_Zu erledigen_. Setzen Sie den nachfolgenden Textauszug über den Selbstbau einer Tubusentlüftung im Anschluss an seinen letzten Satz fort.

_Textauszug_.
__________

Selbstbau Tubusentlüftung

  • Hallo liebe Sternfreunde,


    ich habe in der Galerie ein Photoalbum zum Thema "Selbstbau einer Tubusentlüftung" angelegt und möchte damit zur Nachahmung anregen.

    In der Beschreibung des Albums bin ich auf Probleme einer Newtonoptik eingegangen, die mittels saugendem Lüfterkonzept größtenteils in den Griff gebracht werden können.

    Mich würde interessieren ob ich Punkte vergessen, falsch interpretiert, unverständlich formuliert habe oder ob etwas schlicht falsch ist. Kritik am Verfassten ist also ausdrücklich erwünscht - es wird sogar darum gebeten! :)


    Hier die Albumbeschreibung und der Link zu selbigem:


    Den Tubus mit einem Lüfter zu versehen mag auf den ersten Blick für jemanden der noch nie mit einem Teleskop zu tun hatte, etwas abstrus anmuten. Macht aber - wie so vieles - Sinn, wenn man sich näher mit der Materie beschäftigt.

    Der Lüfter soll drei vom HS, sowie ein weiteres vom Tubus ausgehendes Problem reduzieren.


    1.) Die Warmluftblasen, verursacht durch das Auskühlen des HS auf nahezu Umgebungstemperatur, was größtenteils in der ersten Stunde passiert

    2.) Die Hauptspiegelverformung, verursacht durch die hohe Änderung der HS Temperatur in der ersten Stunde.

__________

_Material_.
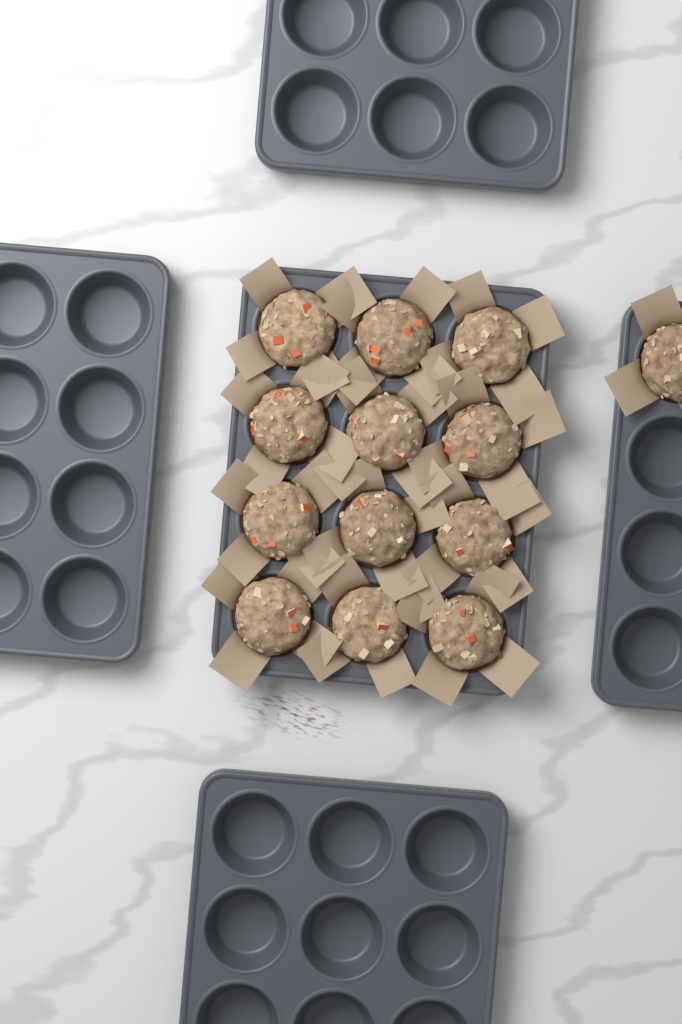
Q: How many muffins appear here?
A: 13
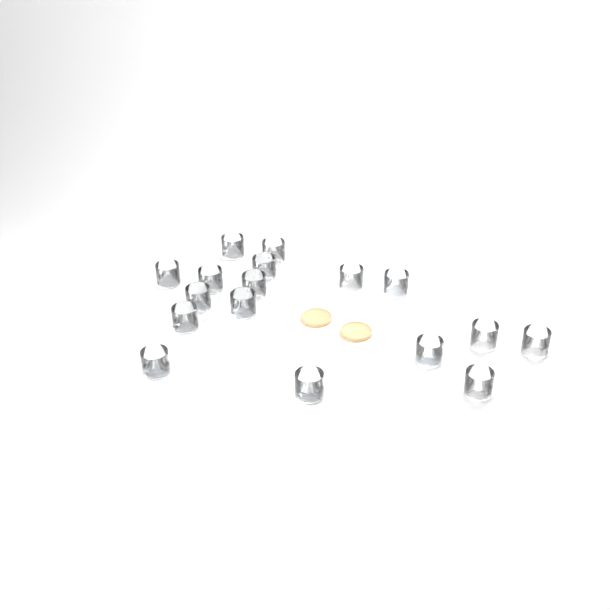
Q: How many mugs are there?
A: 17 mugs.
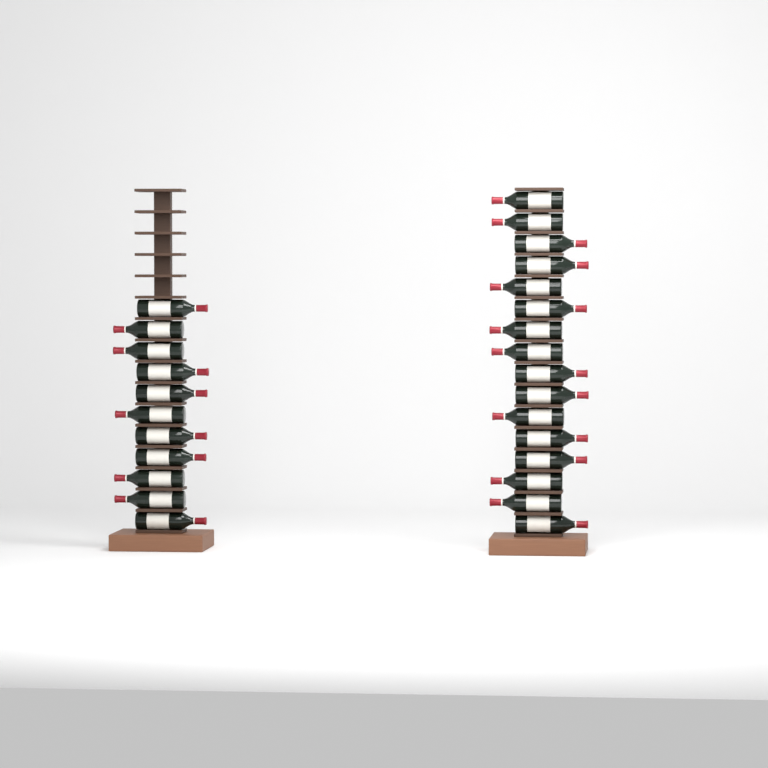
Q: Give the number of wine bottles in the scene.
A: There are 27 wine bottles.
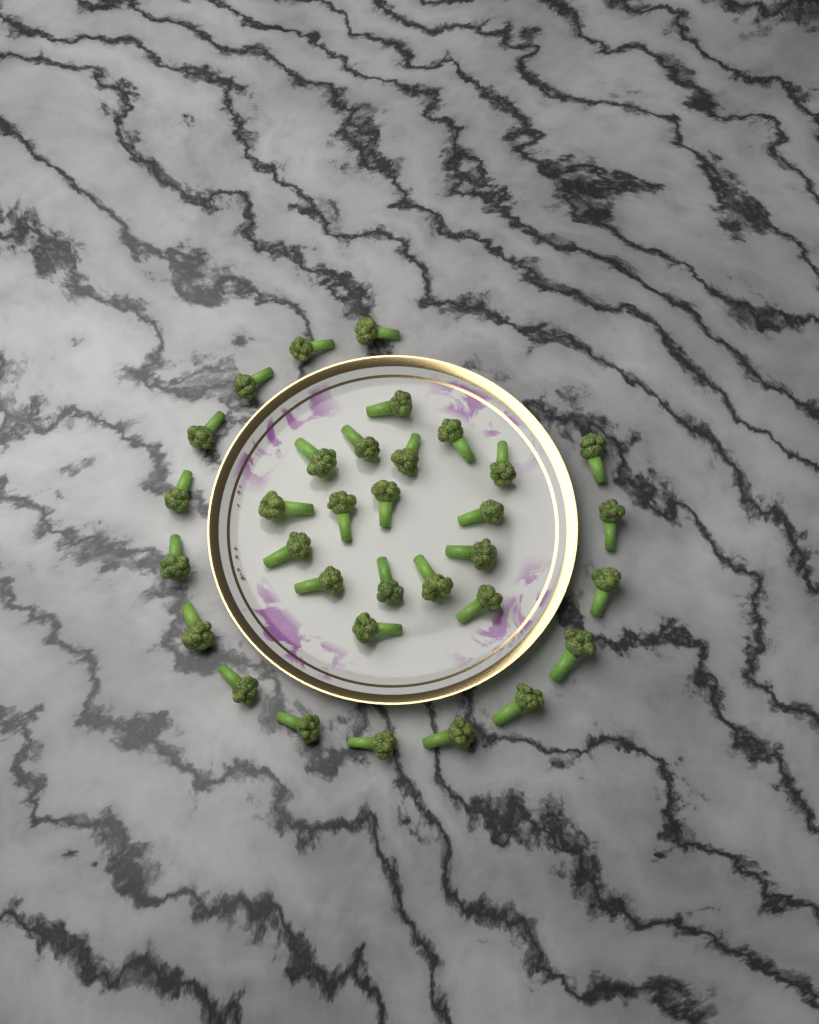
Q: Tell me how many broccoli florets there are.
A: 33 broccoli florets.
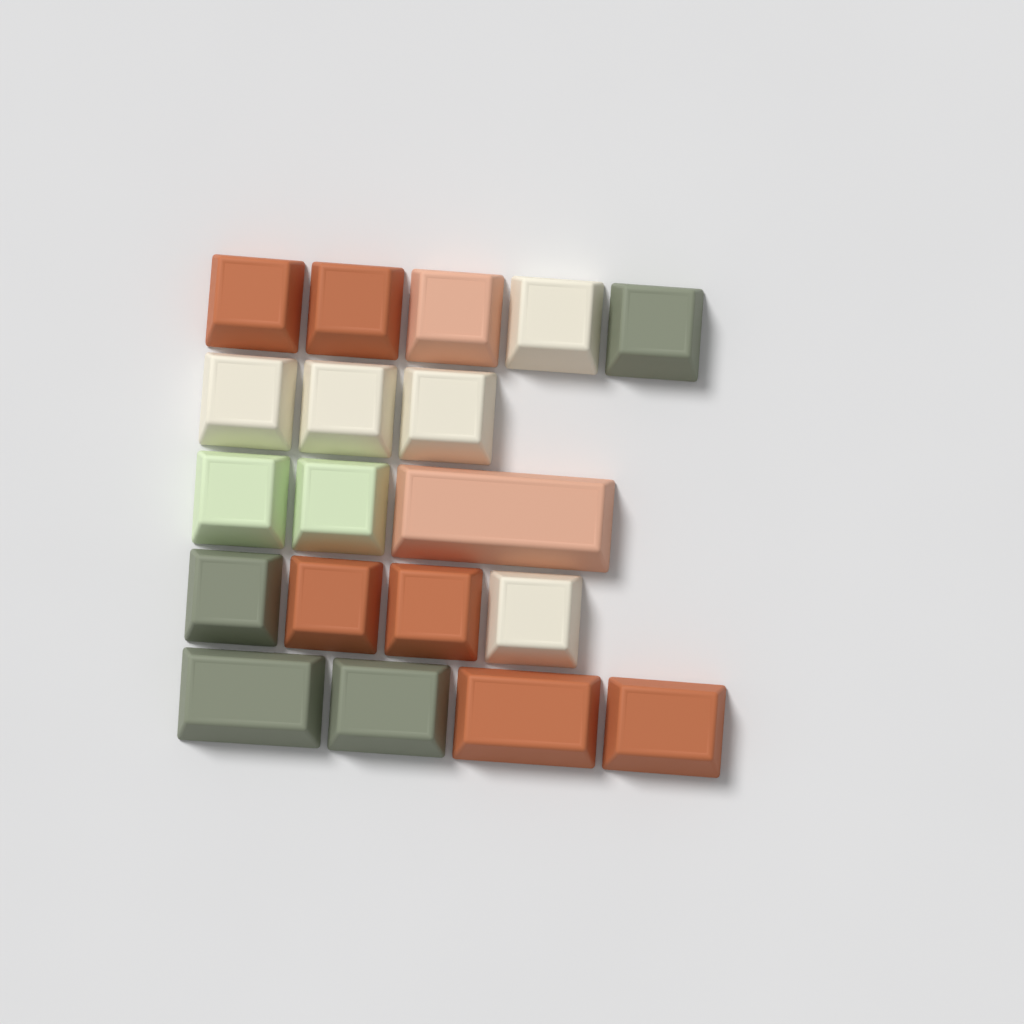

__________

_Ergebnis der Aufgabe_.
    3.) Stetige Abwärme des HS durch dessen nachkühlen während der ganzen Nacht.

    4.) Die durch den Tubus abgegebene Wärme während der ganzen Nacht.


    Betrachten wir zuerst den Hauptspiegel, der von der warmen Wohnung raus ins Freie gebracht wird und je nach Größe und Stärke des HS etwa zwei Stunden braucht um sich der Umgebungstemperatur bis auf etwa 1°C anzunähern. Dieser Temperaturgradient ist verantwortlich für die ersten beiden genannten Probleme.


    zu 1)

    Ein Sternfreund hat mich auf diesen Artikel der Royal Astronomical Society zum Thema Spiegelseeing aufmerksam gemacht. Die dort gezeigten Photos sind sehr anschaulich, man sieht wunderbar wie sich die Warmluftblasen von der Spiegeloberfläche lösen und die dadurch entstehende turbulente Luftschicht.

    In der ersten Stunde gibt der Spiegel viel Wärme ab, die vor dem Spiegel aufsteigt, am Tubusrücken Richtung Fangspiegel wandert und sich dort langsam abkühlt.

    Das Licht muss bei einem Newton 2x durch diese turbulenten Luftschichten, welche die Wellenfront des Lichts, die ja schon durch das atmosphärische Seeing verbogen wurde, weiter verbiegt.


    zu 2)

    Je nach Spiegelmaterial verformt sich der HS mehr und länger oder weniger und kürzer, was zu einer weiteren Deformation der Wellenfronten des Lichts führt.

    Das Material BK7 verformt sich mehr, Pyrex oder Borofloat (beides Borosilikatglas) verformt sich weniger, Zerodur oder Quarz fast gar nicht mehr.


    Der Spiegel muss vor dem Beobachten also so weit wie möglich auf die Umgebungstemperatur runter kühlen, was man i. d. R. macht, indem man das Teleskop eine Stunde vorher zum Beobachtungsplatz bringt oder es gleich bei Umgebungstemperatur (Garage, Schuppen, etc.) lagert.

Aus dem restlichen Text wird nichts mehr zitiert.